> **Records shown**
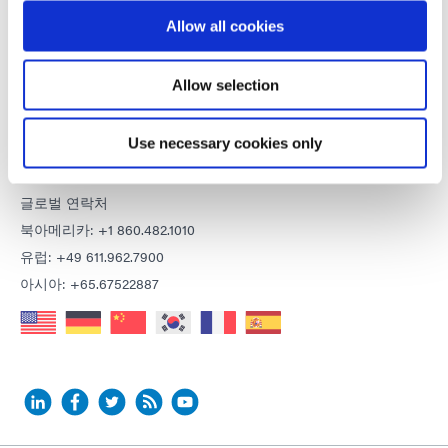
이용 약관
Allow all cookies
개인정보 보호정책
쿠키 선언
Allow selection
연락하다
Use necessary cookies only
이메일 보내기
글로벌 연락처
북아메리카: +1 860.482.1010
유럽: +49 611.962.7900
아시아: +65.67522887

> **Directions for this task**
Although the records contain pictures, your copy should hold only the text, reproduced exactly.

> **Output**
이용 약관
Allow all cookies
개인정보 보호정책
쿠키 선언
Allow selection
연락하다
Use necessary cookies only
이메일 보내기
글로벌 연락처
북아메리카: +1 860.482.1010
유럽: +49 611.962.7900
아시아: +65.67522887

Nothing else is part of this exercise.